Used to mark an abstract class attribute, along with its type. Used as:

class Foo(eqx.Module):
    attr: AbstractClassVar[bool]

An AbstractClassVar[T] can be overridden by an attribute annotated with AbstractClassVar[T], or ClassVar[T]. This makes AbstractClassVar useful when you want to assert that you can access cls.attr on a subclass.

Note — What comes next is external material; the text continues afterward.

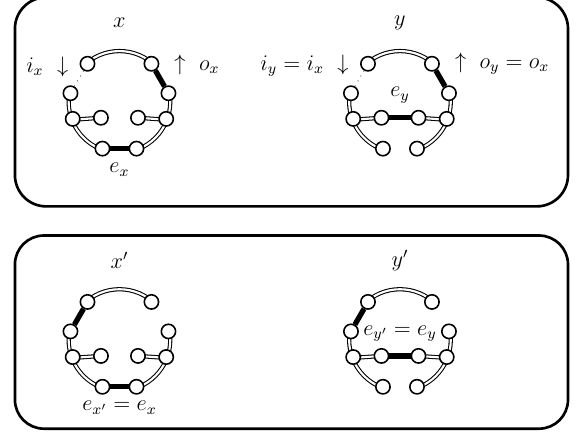
C e . Figure 8. Case 4. a .ii, case 4. b .ii, and case 4. c .ii, when o x / ∈ C e ∈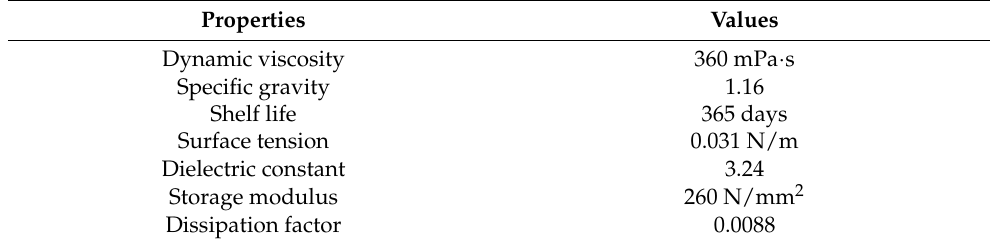
Table 1. Physical properties of functional ink used during the simulation and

Attempting to instantiate a module with an unoveridden AbstractClassVar will raise an error.

Example

import equinox as eqx
from typing import ClassVar

class AbstractX(eqx.Module):
    attr1: int
    attr2: AbstractClassVar[bool]

class ConcreteX(AbstractX):
    attr2: ClassVar[bool] = True

ConcreteX(attr1=1)

Info

AbstractClassVar does not create a dataclass field. This affects the order of __init__ arguments. E.g.

class AbstractX(Module):
    attr1: AbstractClassVar[bool]

class ConcreteX(AbstractX):
    attr2: str
    attr1: ClassVar[bool] = True
should be called as ConcreteX(attr2).

Known issues¤

Due to a Pyright bug (#4965), this must be imported as:

if TYPE_CHECKING:
    from typing import ClassVar as AbstractClassVar
else:
    from equinox import AbstractClassVar

Checking invariants¤

Equinox extends dataclasses with a __check_init__ method, which is automatically ran after initialisation. This can be used to check invariants like so:

class Positive(eqx.Module):
    x: int

    def __check_init__(self):
        if self.x <= 0:
            raise ValueError("Oh no!")

This method has three key differences compared to the __post_init__ provided by dataclasses:

  • It is not overridden by an __init__ method of a subclass. In contrast, the following code has a bug (Equinox will raise a warning if you do this):

    class Parent(eqx.Module):
        x: int
    
        def __post_init__(self):
            if self.x <= 0:
                raise ValueError("Oh no!")
    
    class Child(Parent):
        x_as_str: str
    
        def __init__(self, x):
            self.x = x
            self.x_as_str = str(x)
    
    Child(-1)  # No error!
    
  • It is automatically called for parent classes; super().__check_init__() is not required:

    class Parent(eqx.Module):
        def __check_init__(self):
            print("Parent")
    
    class Child(Parent):
        def __check_init__(self):
            print("Child")
    
    Child()  # prints out both Child and Parent
    

    As with the previous bullet point, this is to prevent child classes accidentally failing to check that the invariants of their parent hold.

  • Assignment is not allowed:

    class MyModule(eqx.Module):
        foo: int
    
        def __check_init__(self):
            self.foo = 1  # will raise an error
    

    This is to prevent __check_init__ from doing anything too surprising: as the name suggests, it's meant to be used for checking invariants.

Creating wrapper modules¤

equinox.module_update_wrapper(wrapper: Module, wrapped: Optional[Callable[~_P, ~_T]] = None) -> Callable[~_P, ~_T] ¤

Like functools.update_wrapper (or its better-known cousin, functools.wraps), but acts on equinox.Modules, and does not modify its input (it returns the updated module instead).

Example

class Wrapper(eqx.Module):
    fn: Callable

    def __call__(self, *args, **kwargs):
        return self.fn(*args, **kwargs)

    @property
    def __wrapped__(self):
        return self.fn

def make_wrapper(fn):
    return eqx.module_update_wrapper(Wrapper(fn))

For example, equinox.filter_jit returns a module representing the JIT'd computation. module_update_wrapper is used on this module to indicate that this JIT'd computation wraps the original one. (Just like how functools.wraps is used.)

Note that as in the above example, the wrapper class must supply a __wrapped__ property, which redirects to the wrapped object.

Arguments:

  • wrapper: the instance of the wrapper.
  • wrapped: optional, the callable that is being wrapped. If omitted then wrapper.__wrapped__ will be used.

Returns:

A copy of wrapper, with the attributes __module__, __name__, __qualname__, __doc__, and __annotations__ copied over from the wrapped function.